Peter Houghton, Professor of Pharmacognosy at King's, and Dr CC Lee found that extracts of both lesser galangal (Alpinia officinarum) and greater galangal (Alpinia galangal) could kill cancer cells as well as increasing the ability of normal cells to protect themselves from carcinogens.
‘This dual action is quite rare among traditional anti-cancer medicines,' said Professor Houghton. ‘Normally extracts are able to kill cancer cells or boost healthy cells' natural defences against cancer, but galangal seems to do both.' The researchers made and tested extracts from seven South-East Asian plants that were reputed to be good for treating cancer, to discover whether these claims had any scientific basis.
Several of the extracts, when added to liver cells in culture, activated a detoxifying enzyme in the cells, called GST. GST is one of several important enzymes involved in excreting carcinogens from cells. Other research groups have already demonstrated that substances which increase the activity of GST prevent cells becoming cancerous.
Lesser galangal was the most effective extract in this test.

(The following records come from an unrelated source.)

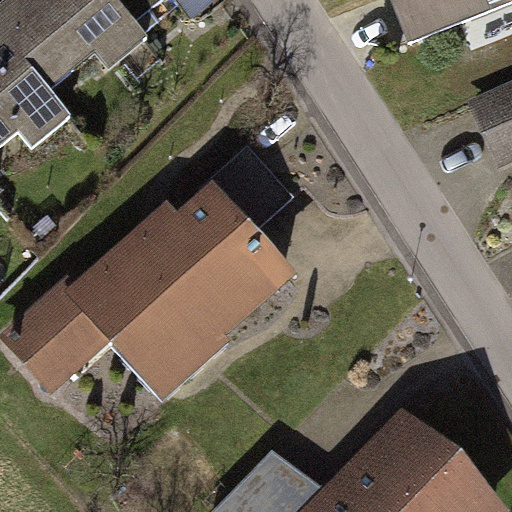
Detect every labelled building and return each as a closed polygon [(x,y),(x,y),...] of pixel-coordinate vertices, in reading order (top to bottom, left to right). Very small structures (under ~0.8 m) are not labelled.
[(17,0),(0,15),(0,21),(8,30),(0,37),(0,221),(24,201),(0,174),(0,172),(34,142),(50,159),(94,120),(73,97),(118,57),(138,78),(177,43),(155,18),(175,0),(17,0)] [(511,0),(410,0),(431,44),(511,7),(511,0)] [(511,87),(478,103),(505,163),(511,160),(511,87)] [(184,398),(321,273),(241,186),(205,218),(189,200),(95,284),(84,272),(18,332),(72,390),(129,338),(184,398)] [(511,511),(511,502),(414,410),(336,492),(287,446),(227,510),(228,511),(511,511)]
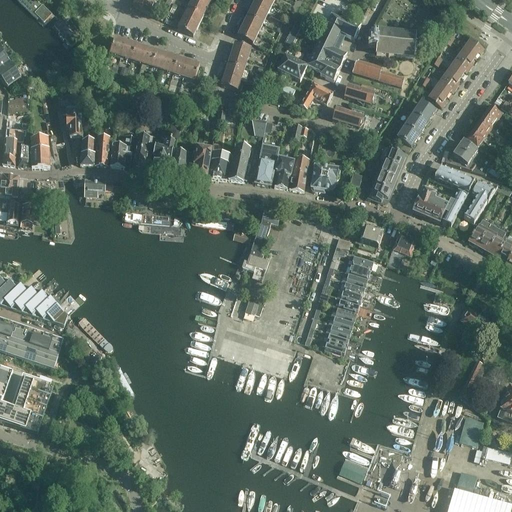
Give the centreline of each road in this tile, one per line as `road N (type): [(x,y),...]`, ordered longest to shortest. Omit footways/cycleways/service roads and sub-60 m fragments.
road 1 (residential): [(306,201),(83,171),(0,172)]
road 2 (unclassified): [(397,217),(423,159),(511,34)]
road 3 (residential): [(137,511),(112,470),(0,436)]
road 4 (residential): [(301,341),(352,208)]
road 5 (residential): [(318,125),(382,0)]
road 6 (residential): [(318,125),(218,95),(216,62)]
road 7 (residential): [(511,283),(397,217)]
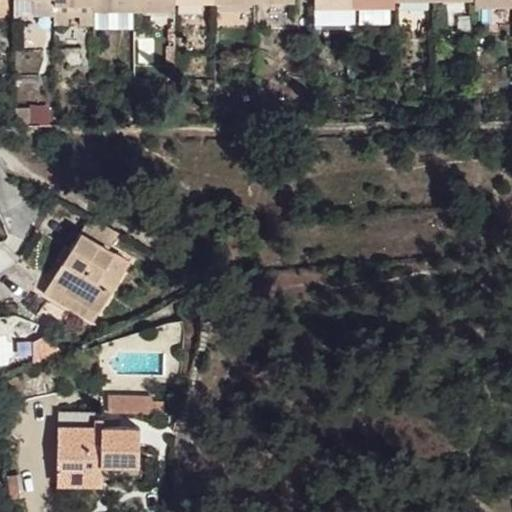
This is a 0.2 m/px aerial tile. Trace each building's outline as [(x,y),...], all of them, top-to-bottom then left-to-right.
[(4,0),(5,7),(7,17),(38,17),(30,0),(4,0)] [(30,0),(38,17),(50,18),(49,0),(30,0)] [(49,0),(50,18),(51,25),(93,24),(92,0),(49,0)] [(92,0),(93,24),(93,32),(134,33),(133,0),(92,0)] [(133,0),(134,33),(173,31),(174,16),(174,0),(133,0)] [(174,0),(174,16),(214,15),(213,0),(174,0)] [(213,0),(214,15),(253,14),(252,0),(213,0)] [(252,0),(253,14),(296,12),(295,0),(252,0)] [(311,0),(312,10),(352,9),(351,0),(311,0)] [(351,0),(352,9),(395,8),(394,0),(351,0)] [(472,0),(472,20),(510,19),(510,0),(472,0)] [(132,261),(84,233),(52,285),(98,315),(132,261)] [(98,315),(52,285),(46,297),(92,326),(98,315)] [(151,391),(107,389),(106,406),(150,410),(151,391)] [(91,405),(56,404),(55,421),(91,423),(91,405)] [(91,423),(55,421),(53,471),(97,473),(98,464),(134,464),(135,425),(91,423)] [(97,473),(53,471),(52,485),(96,487),(97,473)]
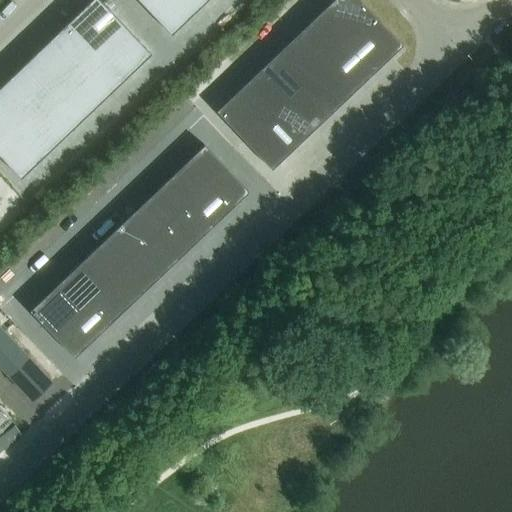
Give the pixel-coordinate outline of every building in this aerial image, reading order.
[(90,0),(0,86),(0,157),(20,178),(150,54),(98,0),(90,0)] [(137,0),(170,35),(206,0),(137,0)] [(364,0),(336,0),(220,110),(275,169),(406,44),(364,0)] [(29,311),(73,358),(248,192),(203,145),(29,311)] [(0,367),(31,401),(52,381),(0,326),(0,367)] [(0,408),(0,430),(11,420),(0,408)]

Dr Lee went on to isolate and purify several compounds from the lesser galangal extract, two of which could activate the GST enzyme when added on their own to the liver cells.

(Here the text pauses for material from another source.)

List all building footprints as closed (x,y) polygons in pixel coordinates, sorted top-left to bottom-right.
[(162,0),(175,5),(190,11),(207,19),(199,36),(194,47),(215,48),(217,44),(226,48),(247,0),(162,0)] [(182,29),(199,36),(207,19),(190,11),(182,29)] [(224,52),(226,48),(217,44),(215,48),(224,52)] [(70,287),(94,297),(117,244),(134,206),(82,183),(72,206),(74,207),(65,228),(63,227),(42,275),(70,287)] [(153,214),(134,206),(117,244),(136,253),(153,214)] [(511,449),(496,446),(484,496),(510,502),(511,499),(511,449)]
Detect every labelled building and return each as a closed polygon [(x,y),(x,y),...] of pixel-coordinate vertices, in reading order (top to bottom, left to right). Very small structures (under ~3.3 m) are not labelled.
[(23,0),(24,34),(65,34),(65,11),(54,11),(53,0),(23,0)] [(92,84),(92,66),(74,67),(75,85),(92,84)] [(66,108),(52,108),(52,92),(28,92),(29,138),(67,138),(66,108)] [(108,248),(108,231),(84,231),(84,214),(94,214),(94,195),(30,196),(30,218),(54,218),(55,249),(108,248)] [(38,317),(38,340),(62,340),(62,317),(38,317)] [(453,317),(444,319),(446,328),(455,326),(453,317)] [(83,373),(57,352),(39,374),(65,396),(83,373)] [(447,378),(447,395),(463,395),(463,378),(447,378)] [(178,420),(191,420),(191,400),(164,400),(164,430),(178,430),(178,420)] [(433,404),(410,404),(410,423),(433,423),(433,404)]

These two compounds, which are also present in greater galangal, were more effective than the others at killing breast and lung cancer cells grown in culture.
Further tests indicated that a healthy cell type was more resilient to the chemicals than the cancerous cell types tested. One of the isolated chemicals was about three times more effective at killing the cancer cells than the healthy cells. Furthermore, the effect of this chemical on the healthy cells seemed to be reversible, unlike its effect on the cancerous cells.
‘These laboratory experiments show that there is some basis to the claim that galangal could be used to treat cancer,' said Professor Houghton. ‘However, we are a long way from recommending that people eat galangal regularly to protect themselves against the disease. We would need to carry out further tests, such as looking to see whether people who eat galangal on a daily basis are less likely to suffer from cancer than those who do not.'
Professor Houghton's work to test the medicinal properties of natural remedies, and identify active ingredients, continues a long tradition. Almost a quarter of the medicines that are currently on the market are based on molecules found in plants, including the cancer drug, Paclitaxel (Taxol®), which comes from Yew tree bark and Galantamine (Reminyl®), for Alzheimer's disease, which comes from daffodils and snowdrops. His previous work includes studying the anti-diabetic properties of curry leaves and the beneficial properties of sage on memory.
Greater galangal has been used traditionally in Indo-China and the Malay Peninsula, against cancer of the stomach. It is also reputedly effective against indigestion, colic and dysentery, as well as some skin conditions. In powdered form or as an alcoholic extract, galangal reportedly acts as a stimulant and an aphrodisiac.